What you are asked to do:
Reproduce the records below in full and word for word, excluding pictures.

Available records:
---+---
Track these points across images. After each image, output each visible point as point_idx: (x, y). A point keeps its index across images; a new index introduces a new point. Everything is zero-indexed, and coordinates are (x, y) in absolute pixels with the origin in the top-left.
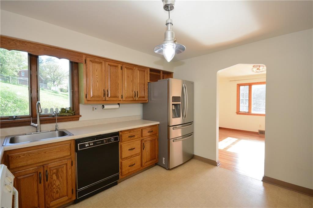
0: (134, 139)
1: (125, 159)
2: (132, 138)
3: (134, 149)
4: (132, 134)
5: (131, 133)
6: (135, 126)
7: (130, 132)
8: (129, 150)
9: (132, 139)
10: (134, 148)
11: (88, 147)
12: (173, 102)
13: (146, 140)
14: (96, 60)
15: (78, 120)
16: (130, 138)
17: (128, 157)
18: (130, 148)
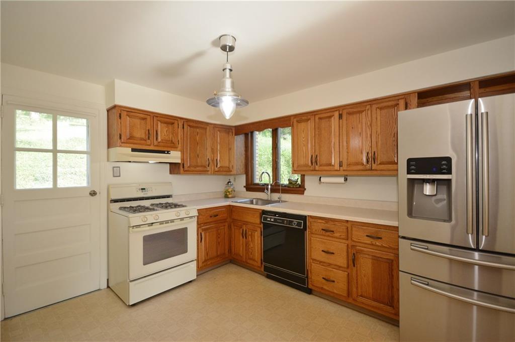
0: (332, 237)
1: (318, 263)
2: (328, 233)
3: (333, 255)
4: (330, 226)
5: (328, 225)
6: (338, 216)
7: (327, 222)
8: (323, 251)
9: (328, 236)
10: (333, 253)
11: (269, 221)
12: (409, 173)
13: (362, 251)
14: (303, 118)
15: (303, 194)
16: (324, 232)
17: (324, 263)
18: (326, 250)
---+---
Reply to the task:
Track these points across images. After each image, output each visible point as point_idx: (x, y). A point keeps its index across images; a new index introduces a new point. Everything is zero-indexed, and coordinates are (x, y) in absolute pixels with the origin in the top-left.
0: (134, 139)
1: (125, 159)
2: (132, 138)
3: (134, 149)
4: (132, 134)
5: (131, 133)
6: (135, 126)
7: (130, 132)
8: (129, 150)
9: (132, 139)
10: (134, 148)
11: (88, 147)
12: (173, 102)
13: (146, 140)
14: (96, 60)
15: (78, 120)
16: (130, 138)
17: (128, 157)
18: (130, 148)
0: (332, 237)
1: (318, 263)
2: (328, 233)
3: (333, 255)
4: (330, 226)
5: (328, 225)
6: (338, 216)
7: (327, 222)
8: (323, 251)
9: (328, 236)
10: (333, 253)
11: (269, 221)
12: (409, 173)
13: (362, 251)
14: (303, 118)
15: (303, 194)
16: (324, 232)
17: (324, 263)
18: (326, 250)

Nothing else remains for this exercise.